Big Data world

BigData World

What is Big data?

Big data is also data but with an immense scale. Big Data is a concept used to characterize a data set that is immense in volume and yet exponentially increasing over time.

In short, such data is so huge and complex that it can not be saved or processed effectively by any of the conventional data processing methods. The concept of Big Data gained traction in early 2000’s when industry analyst Doug Laney expressed the now-mainstream idea of big data as the three V’s.

The three V’s

Image for post

Volume :- Organizations gather data from a variety of sources including business transactions, smart devices, social media and more. Storing it may have been a challenge in the past-but cheaper storage on platforms such as data lakes and Hadoop has eased the burden.

Velocity :- With the growth of the Internet of Things, data flows at an incredible pace to companies and must be managed in a timely manner. The need to deal with these streams of information in real time is powered by RFID tags, sensors and smart meters.

Variety :- Data comes in all sorts of formats, from structured, numerical data to unstructured text documents, emails, images, audios and financial transactions in conventional databases.

Need of Big Data

According to an IBM Marketing Cloud report, 90 % of the data on the internet have been generated since 2016. People, companies, and computers have all become factories of data that pump enormous amounts of information into the web every day. You might be surprised to find out that :-

1.7MB of data is created every second by every person during 2020.
There are 4.57 billion active internet users around the world
2.5 quintillion bytes of data are produced by humans every day.
463 exabytes of data will be generated each day by humans as of 2025.
95 million photos and videos are shared every day on Instagram.
By the end of 2020, 44 zettabytes will make up the entire digital universe.
Every day, 306.4 billion emails are sent, and 5 million Tweets are made.
350 million photos are uploaded to Facebook each day.

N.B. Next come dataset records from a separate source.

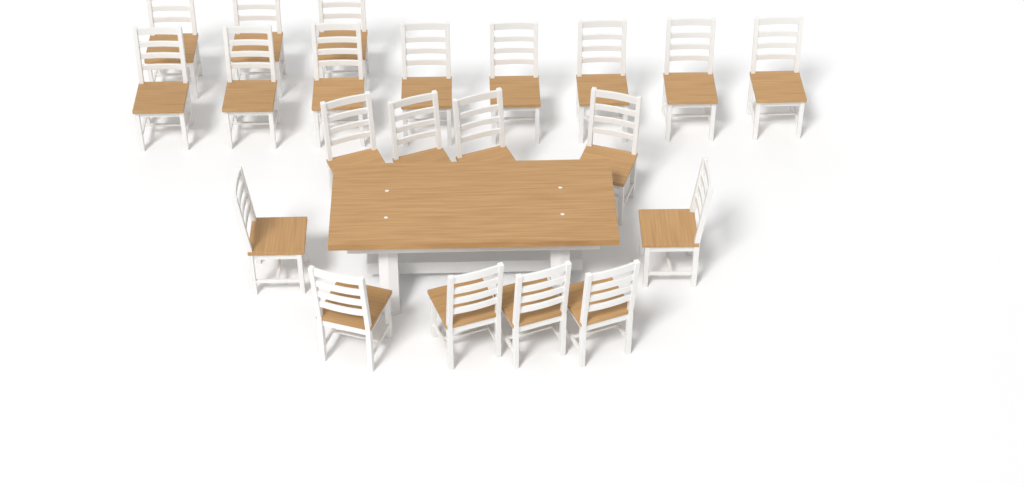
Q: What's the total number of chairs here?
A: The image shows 21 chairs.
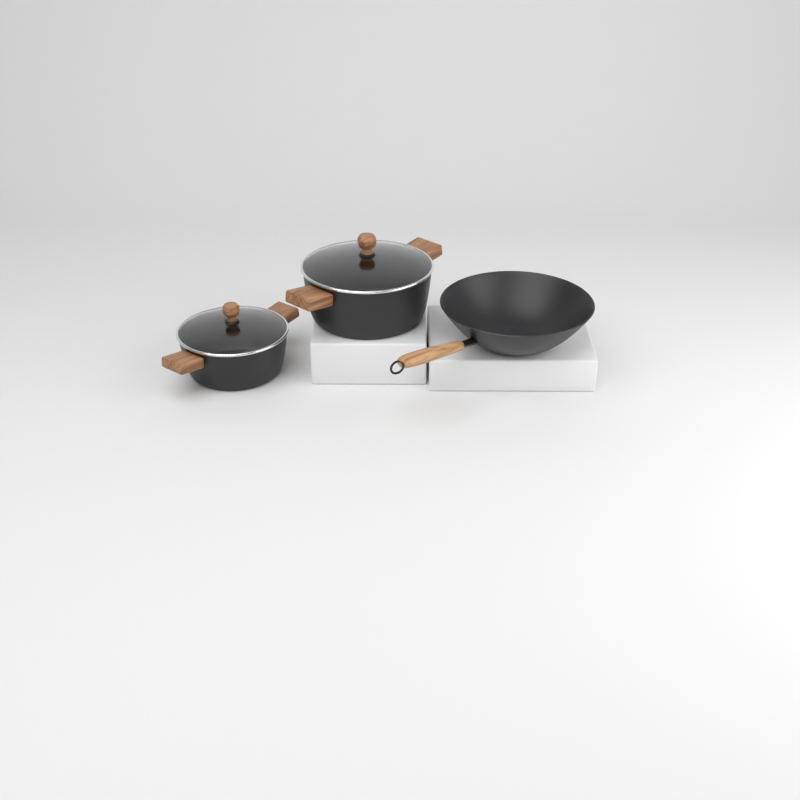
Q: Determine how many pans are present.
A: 1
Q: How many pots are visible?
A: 2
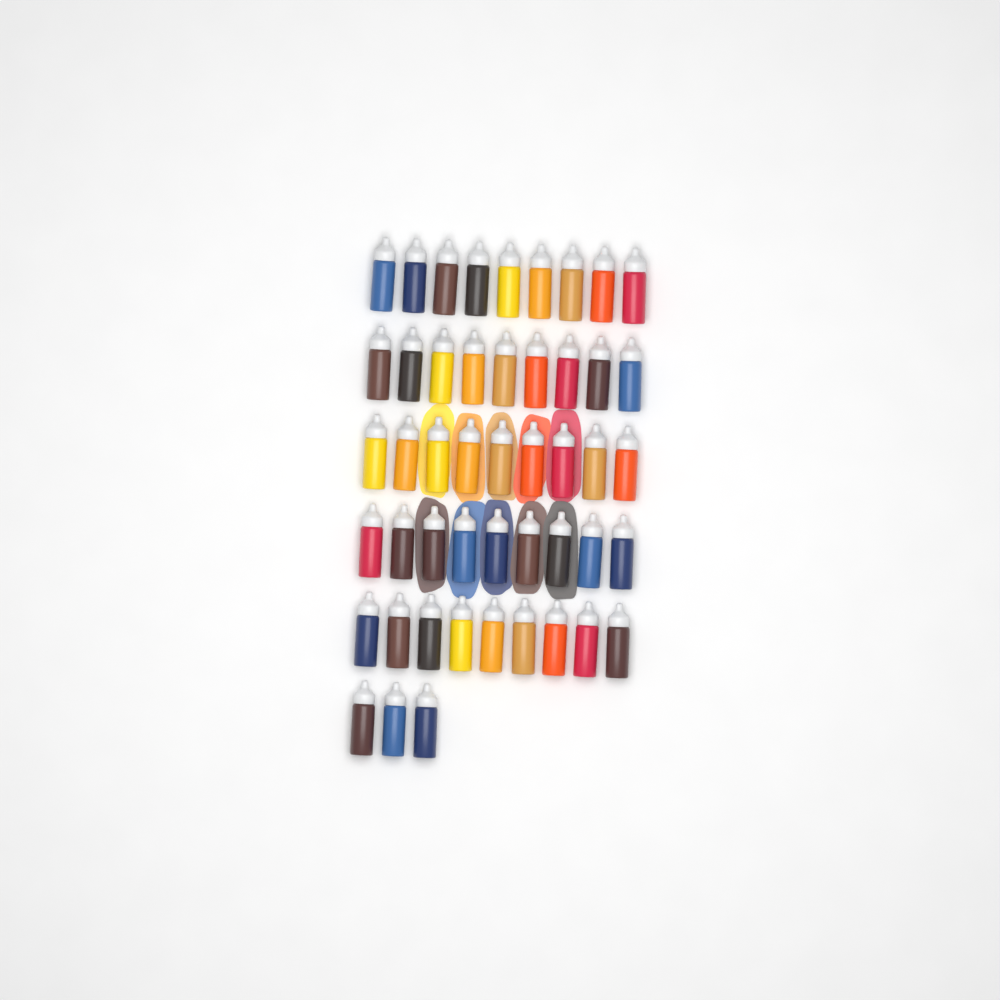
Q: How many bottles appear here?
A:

How big tech companies managing this huge amount of data?

Companies like Google,Yahoo, Facebook, Microsoft and others started to work upon big data and all the data related issues are being solved using Hadoop and big data insights.

Earlier, all businesses were using RDBMS to store their data in which we can read once and write N number of times that are not applicable to a large amount of data being read. So Doug Cutting came up with a solution like Hadoop that is based to work on enormous data in distributed and parallel fashion. In Hadoop we can write once and read N number of times, HDFS is used to store data in cluster (group of nodes) and we can process the data accordingly to the need of the company using Map-Reduce. Data sorting, filtering, partitioning and bucketing are done to calculate the outcome. This is the company’s modern and precise way of using its results.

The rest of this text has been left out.